Graham pitched for the Lynchburg Hillcats of the Low–A Carolina League and the Mississippi Braves of the Double–A Southern League in 2012 and 2013. He went 12–2 with a 2.80 earned run average and 110 strikeouts in 148 innings pitched. Prior to the 2013 season, Baseball America ranked Graham as the 93rd best prospect in baseball.

===Minnesota Twins===
On December 10, 2014, at the Winter Meetings, the Minnesota Twins selected Graham from the Braves in the Rule 5 draft. Graham made his major league debut on April 6, 2015, pitching two scoreless innings in relief of Phil Hughes against the Detroit Tigers.

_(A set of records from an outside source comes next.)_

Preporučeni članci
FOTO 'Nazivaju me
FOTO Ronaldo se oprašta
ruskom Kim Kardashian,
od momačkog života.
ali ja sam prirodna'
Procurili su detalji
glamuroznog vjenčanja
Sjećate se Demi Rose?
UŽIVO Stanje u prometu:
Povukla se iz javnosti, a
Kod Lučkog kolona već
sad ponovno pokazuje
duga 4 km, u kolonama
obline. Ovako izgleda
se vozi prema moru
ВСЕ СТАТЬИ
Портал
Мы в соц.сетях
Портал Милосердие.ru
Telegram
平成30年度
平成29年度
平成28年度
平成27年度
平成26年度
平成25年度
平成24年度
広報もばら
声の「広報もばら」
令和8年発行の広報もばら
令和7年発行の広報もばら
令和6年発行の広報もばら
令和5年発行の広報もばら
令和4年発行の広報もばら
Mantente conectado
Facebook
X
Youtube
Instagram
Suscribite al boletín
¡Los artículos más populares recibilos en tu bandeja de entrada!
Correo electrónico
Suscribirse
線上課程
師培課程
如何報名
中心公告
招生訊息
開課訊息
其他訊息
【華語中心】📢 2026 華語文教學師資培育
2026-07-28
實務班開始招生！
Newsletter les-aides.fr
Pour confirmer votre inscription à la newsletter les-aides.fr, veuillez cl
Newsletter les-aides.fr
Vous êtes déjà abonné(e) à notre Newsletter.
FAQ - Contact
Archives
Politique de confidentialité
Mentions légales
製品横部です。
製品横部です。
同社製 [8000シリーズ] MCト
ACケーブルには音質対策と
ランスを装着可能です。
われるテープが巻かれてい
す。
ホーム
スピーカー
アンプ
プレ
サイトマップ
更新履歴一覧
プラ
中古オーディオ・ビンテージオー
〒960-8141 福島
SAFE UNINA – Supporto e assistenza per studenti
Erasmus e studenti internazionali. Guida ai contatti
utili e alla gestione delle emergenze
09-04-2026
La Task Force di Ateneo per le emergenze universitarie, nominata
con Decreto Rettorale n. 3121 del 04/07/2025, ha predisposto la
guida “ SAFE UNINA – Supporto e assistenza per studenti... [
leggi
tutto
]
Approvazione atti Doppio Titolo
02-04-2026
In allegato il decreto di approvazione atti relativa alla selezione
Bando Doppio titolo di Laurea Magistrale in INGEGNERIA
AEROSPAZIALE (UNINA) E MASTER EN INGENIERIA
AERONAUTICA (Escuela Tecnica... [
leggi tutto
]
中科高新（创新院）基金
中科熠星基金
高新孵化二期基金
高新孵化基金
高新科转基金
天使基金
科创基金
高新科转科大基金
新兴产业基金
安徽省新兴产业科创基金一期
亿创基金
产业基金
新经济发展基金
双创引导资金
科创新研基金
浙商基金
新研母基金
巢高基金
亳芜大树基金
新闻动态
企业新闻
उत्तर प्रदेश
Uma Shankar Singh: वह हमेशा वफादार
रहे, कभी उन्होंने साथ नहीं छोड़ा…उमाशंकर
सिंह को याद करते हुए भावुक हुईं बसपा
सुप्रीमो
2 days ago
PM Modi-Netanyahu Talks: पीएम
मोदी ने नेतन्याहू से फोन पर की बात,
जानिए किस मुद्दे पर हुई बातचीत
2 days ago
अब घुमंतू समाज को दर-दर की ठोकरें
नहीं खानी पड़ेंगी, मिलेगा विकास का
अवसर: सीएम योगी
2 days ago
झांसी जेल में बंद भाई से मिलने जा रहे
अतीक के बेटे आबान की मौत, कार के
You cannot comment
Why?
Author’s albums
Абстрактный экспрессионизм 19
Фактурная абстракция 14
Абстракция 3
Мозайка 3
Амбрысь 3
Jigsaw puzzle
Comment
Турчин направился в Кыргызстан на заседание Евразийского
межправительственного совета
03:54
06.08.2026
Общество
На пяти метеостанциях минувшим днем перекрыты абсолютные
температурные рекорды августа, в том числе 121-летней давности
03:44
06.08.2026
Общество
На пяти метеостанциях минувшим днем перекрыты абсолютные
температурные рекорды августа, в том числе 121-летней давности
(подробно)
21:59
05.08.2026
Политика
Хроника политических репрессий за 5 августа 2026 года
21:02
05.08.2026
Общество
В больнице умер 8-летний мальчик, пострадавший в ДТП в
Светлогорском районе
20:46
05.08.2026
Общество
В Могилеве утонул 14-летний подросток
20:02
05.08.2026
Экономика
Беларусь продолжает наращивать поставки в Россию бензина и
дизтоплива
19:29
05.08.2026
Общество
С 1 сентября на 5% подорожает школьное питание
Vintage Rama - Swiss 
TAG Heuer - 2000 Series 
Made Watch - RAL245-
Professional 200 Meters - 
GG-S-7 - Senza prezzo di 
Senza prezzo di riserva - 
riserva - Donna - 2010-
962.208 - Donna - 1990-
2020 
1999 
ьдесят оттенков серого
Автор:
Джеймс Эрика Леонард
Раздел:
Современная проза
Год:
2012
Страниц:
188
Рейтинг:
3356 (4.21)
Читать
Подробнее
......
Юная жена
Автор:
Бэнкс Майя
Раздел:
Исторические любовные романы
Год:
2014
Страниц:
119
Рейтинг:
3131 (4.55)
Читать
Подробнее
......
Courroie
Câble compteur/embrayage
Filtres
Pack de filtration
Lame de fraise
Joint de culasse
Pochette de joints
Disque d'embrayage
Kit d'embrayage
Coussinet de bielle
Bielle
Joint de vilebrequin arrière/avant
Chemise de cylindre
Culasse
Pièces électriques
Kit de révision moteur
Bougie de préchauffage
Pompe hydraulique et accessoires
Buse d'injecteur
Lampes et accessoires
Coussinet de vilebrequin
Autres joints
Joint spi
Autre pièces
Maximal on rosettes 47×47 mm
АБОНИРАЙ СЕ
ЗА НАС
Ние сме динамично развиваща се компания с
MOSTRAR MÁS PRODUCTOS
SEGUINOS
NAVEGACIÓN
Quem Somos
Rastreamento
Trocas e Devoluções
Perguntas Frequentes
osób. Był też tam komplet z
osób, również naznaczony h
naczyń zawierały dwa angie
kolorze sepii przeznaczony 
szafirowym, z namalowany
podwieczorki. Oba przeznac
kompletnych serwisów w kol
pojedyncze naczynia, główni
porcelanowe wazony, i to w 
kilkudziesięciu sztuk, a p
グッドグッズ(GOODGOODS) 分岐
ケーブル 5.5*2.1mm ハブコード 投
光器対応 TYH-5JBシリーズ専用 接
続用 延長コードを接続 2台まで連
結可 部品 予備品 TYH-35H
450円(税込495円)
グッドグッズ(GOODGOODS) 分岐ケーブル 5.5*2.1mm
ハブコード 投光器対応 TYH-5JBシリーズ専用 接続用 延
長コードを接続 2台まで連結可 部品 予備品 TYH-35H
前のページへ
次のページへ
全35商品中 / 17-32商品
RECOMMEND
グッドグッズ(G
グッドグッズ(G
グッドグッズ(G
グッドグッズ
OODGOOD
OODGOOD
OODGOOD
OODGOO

In preparation for the 2016 season, Graham lost 40 pounds over the offseason, going from 210 lbs to 170 lbs. Graham was designated for assignment by the Twins on May 6, 2016.

===New York Yankees===
On May 14, 2016, the Twins traded Graham to the New York Yankees in exchange for a player to be named later or cash considerations. He spent the 2016 season with the Trenton Thunder of the Double–A Eastern League, Scranton/Wilkes-Barre RailRiders of the Triple–A International League, and Low–A Staten Island Yankees. In 17 games for Trenton, Graham compiled a 1.82 ERA with 33 strikeouts and 5 saves. He made four appearances outside of Trenton, allowing no runs with 7 strikeouts for Scranton and Staten Island. The Yankees removed Graham from the 40–man roster and outrighted him to Scranton/Wilkes-Barre on September 26.

Graham spent the 2017 campaign with Scranton and Trenton, accumulating a 4.55 ERA with 32 strikeouts and 2 saves across 29 2/3 innings pitched. He was released by the Yankees organization on January 21, 2018.